• Data supplied:
--------------------

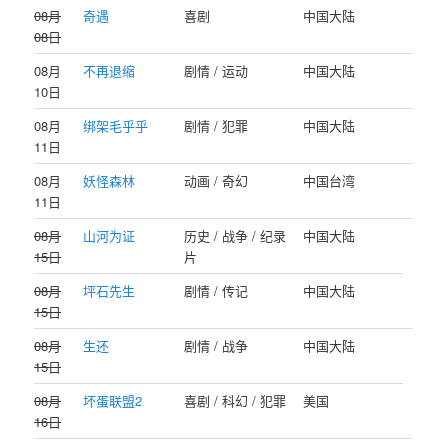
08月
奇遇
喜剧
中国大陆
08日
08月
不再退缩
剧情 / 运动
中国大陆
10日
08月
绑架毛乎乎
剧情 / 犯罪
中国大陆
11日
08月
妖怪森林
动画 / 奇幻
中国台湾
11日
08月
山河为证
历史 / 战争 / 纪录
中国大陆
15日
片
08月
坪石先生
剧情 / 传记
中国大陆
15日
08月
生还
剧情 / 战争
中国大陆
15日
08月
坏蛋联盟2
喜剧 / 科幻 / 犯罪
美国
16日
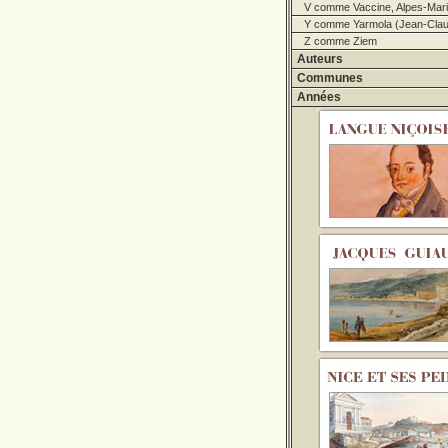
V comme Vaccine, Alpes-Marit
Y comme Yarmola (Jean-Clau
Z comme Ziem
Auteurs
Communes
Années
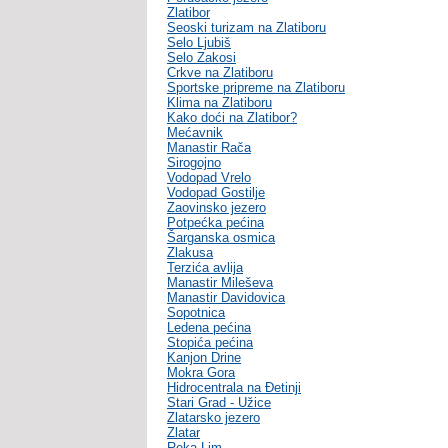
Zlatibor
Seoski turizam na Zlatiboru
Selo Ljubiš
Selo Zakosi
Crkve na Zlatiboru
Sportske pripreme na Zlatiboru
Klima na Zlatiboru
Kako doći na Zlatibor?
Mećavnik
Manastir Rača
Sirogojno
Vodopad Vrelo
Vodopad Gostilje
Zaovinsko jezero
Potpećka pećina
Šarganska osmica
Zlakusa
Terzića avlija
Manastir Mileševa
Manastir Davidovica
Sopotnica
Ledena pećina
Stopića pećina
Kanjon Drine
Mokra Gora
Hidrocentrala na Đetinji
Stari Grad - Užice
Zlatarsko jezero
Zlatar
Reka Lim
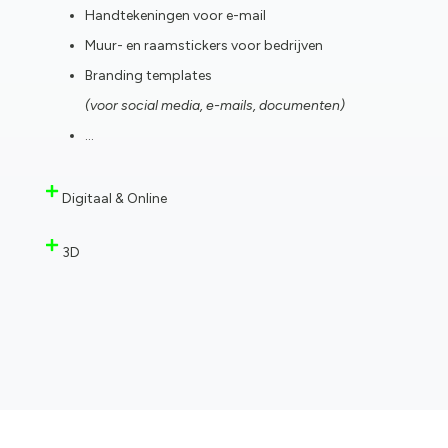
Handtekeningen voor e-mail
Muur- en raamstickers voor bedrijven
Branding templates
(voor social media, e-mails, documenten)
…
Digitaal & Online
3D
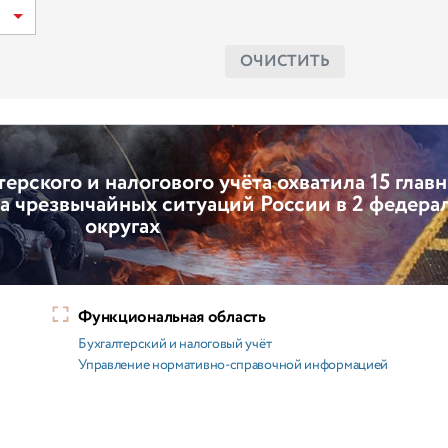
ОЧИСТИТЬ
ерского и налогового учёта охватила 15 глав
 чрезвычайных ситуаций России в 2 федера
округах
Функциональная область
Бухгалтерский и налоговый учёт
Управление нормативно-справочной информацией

--------------------

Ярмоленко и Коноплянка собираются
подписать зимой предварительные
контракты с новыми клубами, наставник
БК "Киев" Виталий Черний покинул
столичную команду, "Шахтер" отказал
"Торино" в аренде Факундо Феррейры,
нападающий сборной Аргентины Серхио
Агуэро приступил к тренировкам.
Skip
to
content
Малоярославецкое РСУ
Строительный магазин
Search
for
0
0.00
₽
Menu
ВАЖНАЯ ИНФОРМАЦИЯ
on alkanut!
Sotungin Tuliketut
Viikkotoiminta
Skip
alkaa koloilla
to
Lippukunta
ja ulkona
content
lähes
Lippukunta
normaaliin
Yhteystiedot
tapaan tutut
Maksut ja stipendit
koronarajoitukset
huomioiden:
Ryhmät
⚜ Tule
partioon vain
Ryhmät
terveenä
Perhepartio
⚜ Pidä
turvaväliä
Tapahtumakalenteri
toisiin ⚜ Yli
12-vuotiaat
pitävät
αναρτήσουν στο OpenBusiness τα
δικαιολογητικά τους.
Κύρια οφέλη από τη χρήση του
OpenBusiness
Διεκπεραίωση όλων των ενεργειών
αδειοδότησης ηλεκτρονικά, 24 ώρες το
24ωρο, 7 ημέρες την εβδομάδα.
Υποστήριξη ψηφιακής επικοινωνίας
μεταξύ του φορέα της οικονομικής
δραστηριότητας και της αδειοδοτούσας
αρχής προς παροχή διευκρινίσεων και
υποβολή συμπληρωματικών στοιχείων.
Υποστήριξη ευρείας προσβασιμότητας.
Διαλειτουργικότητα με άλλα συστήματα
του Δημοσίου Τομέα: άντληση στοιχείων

--------------------

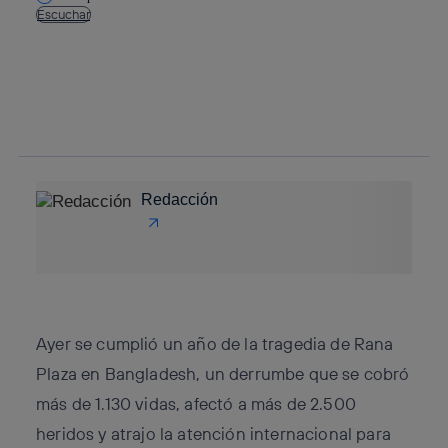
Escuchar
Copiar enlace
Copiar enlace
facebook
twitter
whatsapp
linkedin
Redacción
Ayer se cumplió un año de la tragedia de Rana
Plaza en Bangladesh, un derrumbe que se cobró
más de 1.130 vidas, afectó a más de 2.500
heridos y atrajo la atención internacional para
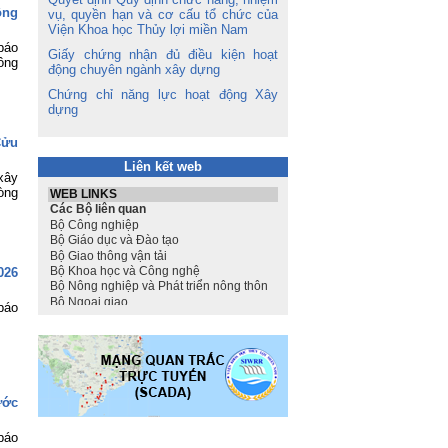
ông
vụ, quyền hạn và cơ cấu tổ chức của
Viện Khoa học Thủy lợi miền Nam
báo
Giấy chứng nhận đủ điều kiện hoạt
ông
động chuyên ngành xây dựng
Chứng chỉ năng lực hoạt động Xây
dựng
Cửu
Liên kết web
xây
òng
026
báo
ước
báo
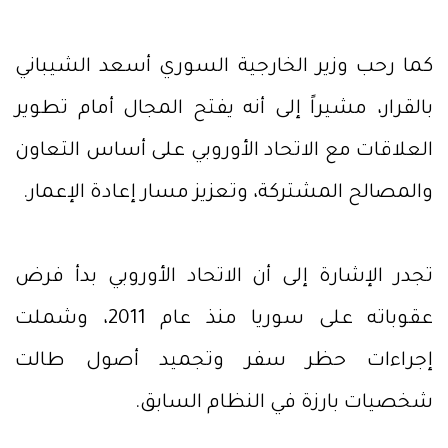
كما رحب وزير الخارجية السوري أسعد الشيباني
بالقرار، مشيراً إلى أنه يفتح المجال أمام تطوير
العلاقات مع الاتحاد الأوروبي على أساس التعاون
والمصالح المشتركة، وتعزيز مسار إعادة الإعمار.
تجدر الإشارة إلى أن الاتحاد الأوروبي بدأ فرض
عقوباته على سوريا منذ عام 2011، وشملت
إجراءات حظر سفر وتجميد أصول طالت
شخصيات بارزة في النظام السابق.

--------------------

• Task statement:
Only the lines containing the word "الاتحاد" should be returned from the data above.

• Answer to this exercise:
العلاقات مع الاتحاد الأوروبي على أساس التعاون
تجدر الإشارة إلى أن الاتحاد الأوروبي بدأ فرض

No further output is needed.